Material for this exercise:
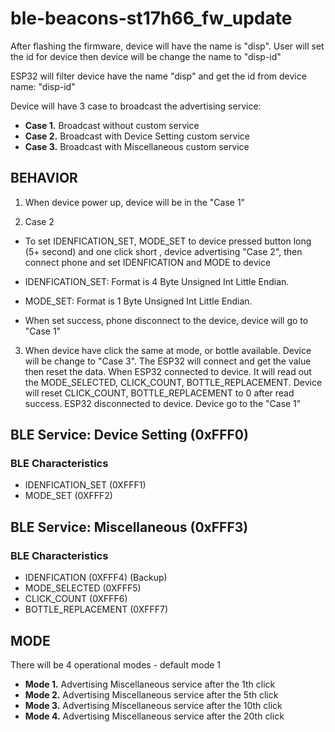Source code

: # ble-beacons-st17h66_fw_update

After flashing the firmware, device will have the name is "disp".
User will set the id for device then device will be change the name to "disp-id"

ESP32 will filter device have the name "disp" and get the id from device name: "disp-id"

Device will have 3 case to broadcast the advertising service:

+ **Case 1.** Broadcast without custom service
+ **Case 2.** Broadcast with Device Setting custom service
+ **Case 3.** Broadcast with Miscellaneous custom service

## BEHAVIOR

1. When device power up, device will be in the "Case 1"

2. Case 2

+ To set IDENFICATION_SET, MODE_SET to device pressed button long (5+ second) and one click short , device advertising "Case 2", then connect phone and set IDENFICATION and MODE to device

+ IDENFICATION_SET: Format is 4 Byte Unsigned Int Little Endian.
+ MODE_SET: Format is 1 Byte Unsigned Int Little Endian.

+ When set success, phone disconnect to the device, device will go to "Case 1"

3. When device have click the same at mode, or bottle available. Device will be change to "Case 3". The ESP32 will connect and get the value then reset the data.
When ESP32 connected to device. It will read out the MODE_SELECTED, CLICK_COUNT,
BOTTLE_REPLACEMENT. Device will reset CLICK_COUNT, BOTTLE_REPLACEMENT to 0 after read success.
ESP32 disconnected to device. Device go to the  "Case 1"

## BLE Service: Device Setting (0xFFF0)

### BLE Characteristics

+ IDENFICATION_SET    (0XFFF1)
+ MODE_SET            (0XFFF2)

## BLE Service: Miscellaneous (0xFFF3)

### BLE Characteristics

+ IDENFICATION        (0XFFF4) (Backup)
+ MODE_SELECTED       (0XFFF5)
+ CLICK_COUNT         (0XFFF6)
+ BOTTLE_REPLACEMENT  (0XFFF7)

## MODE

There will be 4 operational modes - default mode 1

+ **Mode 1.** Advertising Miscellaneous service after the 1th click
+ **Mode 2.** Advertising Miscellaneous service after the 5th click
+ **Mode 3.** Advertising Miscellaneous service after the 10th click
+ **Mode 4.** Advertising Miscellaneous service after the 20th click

Task goal: In the answer, give only the lines from the top of the data above through the line with "4 Byte Unsigned Int Little Endian.", reproduced exactly; no picture may appear.

Response to the task:
Source code

: # ble-beacons-st17h66_fw_update

After flashing the firmware, device will have the name is "disp".
User will set the id for device then device will be change the name to "disp-id"

ESP32 will filter device have the name "disp" and get the id from device name: "disp-id"

Device will have 3 case to broadcast the advertising service:

+ **Case 1.** Broadcast without custom service
+ **Case 2.** Broadcast with Device Setting custom service
+ **Case 3.** Broadcast with Miscellaneous custom service

## BEHAVIOR

1. When device power up, device will be in the "Case 1"

2. Case 2

+ To set IDENFICATION_SET, MODE_SET to device pressed button long (5+ second) and one click short , device advertising "Case 2", then connect phone and set IDENFICATION and MODE to device

+ IDENFICATION_SET: Format is 4 Byte Unsigned Int Little Endian.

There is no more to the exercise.